Very few data are available for critically ill patients with central or extrapontine myelinolysis and according to available evidence, the prognosis seems to be poor. We aimed to describe the baseline characteristics, the management, the long-term prognosis, and the prognostic factors in central or extrapontine myelinolysis.Design:
Retrospective observational study considering modified Rankin Scale score >3 or death as an unfavorable outcome.Setting:
Forty-six French intensive care units.Patients:
Thirty-six patients with central or extrapontine myelinolysis treated in 2000–2010.Interventions:
None.Measurements and Main Results:
At baseline, 31 (86%) patients were alcoholics and 33 (92%) presented with hyponatremia. Mechanical ventilation was required in 32 (89%) patients. At 1-yr follow-up, 11 (31%) patients have died, whereas 14 (56%) survivors have returned to a Rankin score ≤1. Life-supporting therapies were withheld in 11 (31%) patients. Severe cerebral motor disability was the most frequently cited reason. However, five of them were still alive at 1 yr with Rankin score ≤1 for four of them. We found no statistical difference between the 18 (50%) patients with a favorable outcome and the 18 (50%) patients with an unfavorable outcome with regard to severity of illness, suggesting that recovery is possible and unpredictable on the basis of clinical presentation.
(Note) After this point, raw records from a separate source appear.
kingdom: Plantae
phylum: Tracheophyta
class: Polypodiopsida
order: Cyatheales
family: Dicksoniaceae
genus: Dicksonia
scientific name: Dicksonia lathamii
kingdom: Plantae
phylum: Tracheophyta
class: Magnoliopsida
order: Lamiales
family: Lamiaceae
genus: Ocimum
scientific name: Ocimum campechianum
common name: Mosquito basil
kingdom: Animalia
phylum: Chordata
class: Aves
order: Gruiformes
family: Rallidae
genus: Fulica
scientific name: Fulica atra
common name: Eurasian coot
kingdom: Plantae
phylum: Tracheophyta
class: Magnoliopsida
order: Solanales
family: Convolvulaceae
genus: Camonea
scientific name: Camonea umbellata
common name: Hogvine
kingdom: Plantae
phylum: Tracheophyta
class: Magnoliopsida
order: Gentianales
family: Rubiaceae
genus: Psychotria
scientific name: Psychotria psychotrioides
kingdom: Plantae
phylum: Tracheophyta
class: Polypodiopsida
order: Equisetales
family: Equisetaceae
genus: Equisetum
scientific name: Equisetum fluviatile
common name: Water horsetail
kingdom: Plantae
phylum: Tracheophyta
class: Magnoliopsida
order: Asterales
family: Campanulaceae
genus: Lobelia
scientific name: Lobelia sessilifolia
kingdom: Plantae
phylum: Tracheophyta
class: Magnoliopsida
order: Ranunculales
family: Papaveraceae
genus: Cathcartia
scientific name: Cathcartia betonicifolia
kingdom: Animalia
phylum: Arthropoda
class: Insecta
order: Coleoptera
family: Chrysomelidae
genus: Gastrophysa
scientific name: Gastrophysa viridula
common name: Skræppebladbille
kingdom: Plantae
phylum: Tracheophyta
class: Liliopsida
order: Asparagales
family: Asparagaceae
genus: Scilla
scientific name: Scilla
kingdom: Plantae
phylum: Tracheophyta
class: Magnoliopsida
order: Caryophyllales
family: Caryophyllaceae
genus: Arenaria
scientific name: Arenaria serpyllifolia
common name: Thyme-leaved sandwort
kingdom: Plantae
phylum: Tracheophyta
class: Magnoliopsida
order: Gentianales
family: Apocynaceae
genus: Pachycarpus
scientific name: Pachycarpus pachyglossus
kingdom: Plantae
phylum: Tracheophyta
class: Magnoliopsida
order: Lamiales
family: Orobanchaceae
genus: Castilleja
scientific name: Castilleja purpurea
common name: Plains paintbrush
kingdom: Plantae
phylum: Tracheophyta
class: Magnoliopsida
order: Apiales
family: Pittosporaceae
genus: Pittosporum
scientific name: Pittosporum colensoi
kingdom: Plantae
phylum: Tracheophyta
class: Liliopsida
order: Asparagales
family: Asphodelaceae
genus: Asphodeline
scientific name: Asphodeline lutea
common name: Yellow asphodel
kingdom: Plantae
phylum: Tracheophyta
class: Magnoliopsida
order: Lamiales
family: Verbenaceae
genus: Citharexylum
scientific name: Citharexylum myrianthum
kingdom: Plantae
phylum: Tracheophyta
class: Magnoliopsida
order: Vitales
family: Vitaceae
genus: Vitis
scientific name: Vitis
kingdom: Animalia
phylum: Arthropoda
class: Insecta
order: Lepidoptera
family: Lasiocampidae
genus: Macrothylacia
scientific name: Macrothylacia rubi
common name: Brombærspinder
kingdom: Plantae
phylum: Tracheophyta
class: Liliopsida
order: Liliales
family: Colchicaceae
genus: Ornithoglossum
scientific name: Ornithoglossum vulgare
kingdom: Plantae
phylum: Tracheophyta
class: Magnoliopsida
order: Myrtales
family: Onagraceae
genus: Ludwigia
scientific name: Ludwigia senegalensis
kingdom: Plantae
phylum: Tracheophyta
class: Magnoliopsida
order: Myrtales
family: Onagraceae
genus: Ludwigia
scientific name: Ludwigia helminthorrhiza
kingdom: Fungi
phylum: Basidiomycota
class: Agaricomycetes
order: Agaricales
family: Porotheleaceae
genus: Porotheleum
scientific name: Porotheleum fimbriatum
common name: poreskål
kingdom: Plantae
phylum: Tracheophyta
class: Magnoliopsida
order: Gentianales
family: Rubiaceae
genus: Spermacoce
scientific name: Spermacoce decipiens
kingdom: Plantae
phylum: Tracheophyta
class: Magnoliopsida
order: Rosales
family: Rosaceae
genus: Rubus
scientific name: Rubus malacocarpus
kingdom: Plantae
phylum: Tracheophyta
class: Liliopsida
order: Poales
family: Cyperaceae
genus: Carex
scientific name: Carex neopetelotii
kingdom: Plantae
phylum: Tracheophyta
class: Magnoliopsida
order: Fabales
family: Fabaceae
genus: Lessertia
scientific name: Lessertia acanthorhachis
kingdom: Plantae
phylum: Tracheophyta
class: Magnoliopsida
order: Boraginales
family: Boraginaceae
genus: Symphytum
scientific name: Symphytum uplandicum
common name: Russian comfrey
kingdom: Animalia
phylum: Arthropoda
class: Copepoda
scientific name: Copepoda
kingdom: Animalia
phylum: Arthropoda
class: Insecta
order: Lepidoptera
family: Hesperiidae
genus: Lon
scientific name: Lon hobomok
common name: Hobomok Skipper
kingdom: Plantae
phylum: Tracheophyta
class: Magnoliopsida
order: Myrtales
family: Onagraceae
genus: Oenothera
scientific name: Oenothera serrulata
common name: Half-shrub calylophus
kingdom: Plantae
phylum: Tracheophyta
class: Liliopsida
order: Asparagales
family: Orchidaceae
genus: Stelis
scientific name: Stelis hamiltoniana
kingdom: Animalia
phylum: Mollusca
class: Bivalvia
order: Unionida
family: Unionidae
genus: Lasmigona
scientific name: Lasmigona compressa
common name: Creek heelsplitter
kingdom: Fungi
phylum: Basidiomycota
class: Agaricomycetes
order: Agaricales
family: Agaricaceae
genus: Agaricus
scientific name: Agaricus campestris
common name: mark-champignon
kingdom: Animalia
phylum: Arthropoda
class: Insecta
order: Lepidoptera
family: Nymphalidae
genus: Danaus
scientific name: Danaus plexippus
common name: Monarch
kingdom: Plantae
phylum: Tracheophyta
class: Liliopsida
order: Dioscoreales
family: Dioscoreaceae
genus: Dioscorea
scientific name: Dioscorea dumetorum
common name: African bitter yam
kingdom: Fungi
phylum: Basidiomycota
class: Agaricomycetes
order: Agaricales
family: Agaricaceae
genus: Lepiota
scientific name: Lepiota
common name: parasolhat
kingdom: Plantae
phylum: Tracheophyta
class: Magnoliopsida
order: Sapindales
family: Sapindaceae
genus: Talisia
Chronic alcoholism was less frequent in patients with a favorable outcome as compared with patient with an unfavorable outcome (13 [72%] vs. 18 [100%], p = .04).Conclusions:
The prognosis of critically ill patients with central or extrapontine myelinolysis is better than thus far thought despite initial severe clinical manifestations. Regarding the high rate of decisions to withhold life-supporting therapies, the probability of a favorable outcome might be underestimated by intensivists.